Fulton Financial Corporation Non-Employee Director Compensation
EX-10.15 4 exhibit1015non-employe.htm FULTON FINANCIAL CORPORATION NON-EMPLOYEE DIRECTOR COMPENSATION Exhibit
NON-EMPLOYEE DIRECTOR COMPENSATION
The following is a description of non-employee director (“Director”) compensation for Fulton Financial Corporation (the “Company”), effective as of January 1, 2020.
The company pays cash fees to each Director on a quarterly basis as follows:
$70,000 annual cash retainer for all Directors.
$30,000 additional annual cash retainer for the Lead Director.
$12,500 additional annual cash retainer for the Chair of all standing committees (Audit, Executive, Human Resources, Nominating and Corporate Governance, and Risk), except that if the Lead Director is also serving as chair of the Executive Committee, no cash retainer shall be paid for service as Chair of the Executive Committee.

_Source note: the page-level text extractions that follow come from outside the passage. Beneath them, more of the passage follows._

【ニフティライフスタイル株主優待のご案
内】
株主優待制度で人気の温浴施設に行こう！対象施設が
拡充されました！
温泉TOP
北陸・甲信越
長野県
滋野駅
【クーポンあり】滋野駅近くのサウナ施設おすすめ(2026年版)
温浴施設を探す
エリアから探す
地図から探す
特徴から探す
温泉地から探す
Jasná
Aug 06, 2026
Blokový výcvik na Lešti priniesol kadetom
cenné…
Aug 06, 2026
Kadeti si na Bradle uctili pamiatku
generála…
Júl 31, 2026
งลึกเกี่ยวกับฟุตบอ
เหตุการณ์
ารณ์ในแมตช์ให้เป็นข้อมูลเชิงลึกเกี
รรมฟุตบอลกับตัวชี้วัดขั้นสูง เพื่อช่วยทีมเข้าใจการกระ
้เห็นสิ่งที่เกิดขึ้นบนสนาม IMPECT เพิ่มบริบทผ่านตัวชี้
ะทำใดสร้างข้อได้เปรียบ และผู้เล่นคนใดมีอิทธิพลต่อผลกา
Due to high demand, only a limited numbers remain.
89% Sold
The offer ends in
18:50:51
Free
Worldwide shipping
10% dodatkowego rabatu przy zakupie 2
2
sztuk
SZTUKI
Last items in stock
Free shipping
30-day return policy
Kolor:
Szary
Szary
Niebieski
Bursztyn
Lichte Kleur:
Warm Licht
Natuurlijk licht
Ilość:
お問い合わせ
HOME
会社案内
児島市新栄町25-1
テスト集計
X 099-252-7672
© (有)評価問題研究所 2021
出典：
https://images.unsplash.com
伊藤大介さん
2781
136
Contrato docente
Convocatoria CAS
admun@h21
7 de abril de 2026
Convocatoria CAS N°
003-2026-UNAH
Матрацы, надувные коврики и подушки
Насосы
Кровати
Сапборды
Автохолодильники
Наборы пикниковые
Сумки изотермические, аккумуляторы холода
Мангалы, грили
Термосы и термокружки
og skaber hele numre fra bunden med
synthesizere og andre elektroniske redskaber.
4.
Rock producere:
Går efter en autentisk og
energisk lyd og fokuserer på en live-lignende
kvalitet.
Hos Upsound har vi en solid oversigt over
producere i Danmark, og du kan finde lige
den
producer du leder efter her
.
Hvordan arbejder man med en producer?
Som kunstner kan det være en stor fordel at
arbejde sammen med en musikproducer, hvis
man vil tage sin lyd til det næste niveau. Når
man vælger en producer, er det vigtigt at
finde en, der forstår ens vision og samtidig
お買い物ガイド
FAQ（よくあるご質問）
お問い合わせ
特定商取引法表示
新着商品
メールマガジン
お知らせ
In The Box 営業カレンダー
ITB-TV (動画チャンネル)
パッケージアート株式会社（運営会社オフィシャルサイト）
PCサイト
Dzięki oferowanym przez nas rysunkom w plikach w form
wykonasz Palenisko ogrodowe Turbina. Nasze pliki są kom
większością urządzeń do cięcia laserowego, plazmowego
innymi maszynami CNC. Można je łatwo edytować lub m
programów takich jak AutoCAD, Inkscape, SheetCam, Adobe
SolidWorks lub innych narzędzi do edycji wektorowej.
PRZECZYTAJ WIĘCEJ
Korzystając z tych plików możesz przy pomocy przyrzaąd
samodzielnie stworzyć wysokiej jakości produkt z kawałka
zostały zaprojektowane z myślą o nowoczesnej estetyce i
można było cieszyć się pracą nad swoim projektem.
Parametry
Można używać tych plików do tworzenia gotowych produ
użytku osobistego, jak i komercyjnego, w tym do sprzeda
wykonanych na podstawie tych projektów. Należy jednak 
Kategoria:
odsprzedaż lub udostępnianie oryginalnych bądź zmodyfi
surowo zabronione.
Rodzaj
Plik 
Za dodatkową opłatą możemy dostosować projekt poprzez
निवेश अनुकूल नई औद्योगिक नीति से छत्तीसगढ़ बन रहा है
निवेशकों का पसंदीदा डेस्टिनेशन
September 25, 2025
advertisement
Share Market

No additional fees will be paid to a Director for attending a Board meeting or a standing committee meeting.
Directors who also serve on the Fulton Bank, N.A. Board of Directors shall not receive any additional cash fees or equity awards for service on the Fulton Bank, N.A. Board of Directors.
Each Director is granted an annual equity-based retainer award as follows:
All equity-based awards are made under the Company’s Amended and Restated Directors’ Equity Participation Plan, as amended (the “Plan”)
Directors elected at the Company’s annual meeting of shareholders shall be granted, as of the first of the month immediately following the meeting, under the Plan, an award of Director Restricted Stock Units (“DSU”) having an award value of $60,000, or such other value as determined by the Board.
A Director who joins the Board effective as of any other date shall be granted, as of such other date, a DSU award based on the award value of the most recent annual grant prorated to reflect the number of months (rounded up to the next whole month) remaining until the next annual meeting of shareholders.
The number of shares of common stock underlying a DSU award shall be determined by dividing the award value by the closing price of Company common stock on the principal stock exchange on the date of grant (rounded up to the nearest whole share).
Each equity-based grant will vest and be paid based on twelve months of service or in accordance with such other vesting schedule as determined by the Board, unless a Director has properly elected to defer payment and receipt of the common stock shares underlying such DSU award until they retire from the Company’s Board.
Directors are also entitled to reimbursement of costs and expenses incurred in connection with attending Company meetings and educational conferences.
Directors receive a Company paid $50,000.00 term life insurance policy, with the benefit payable upon death.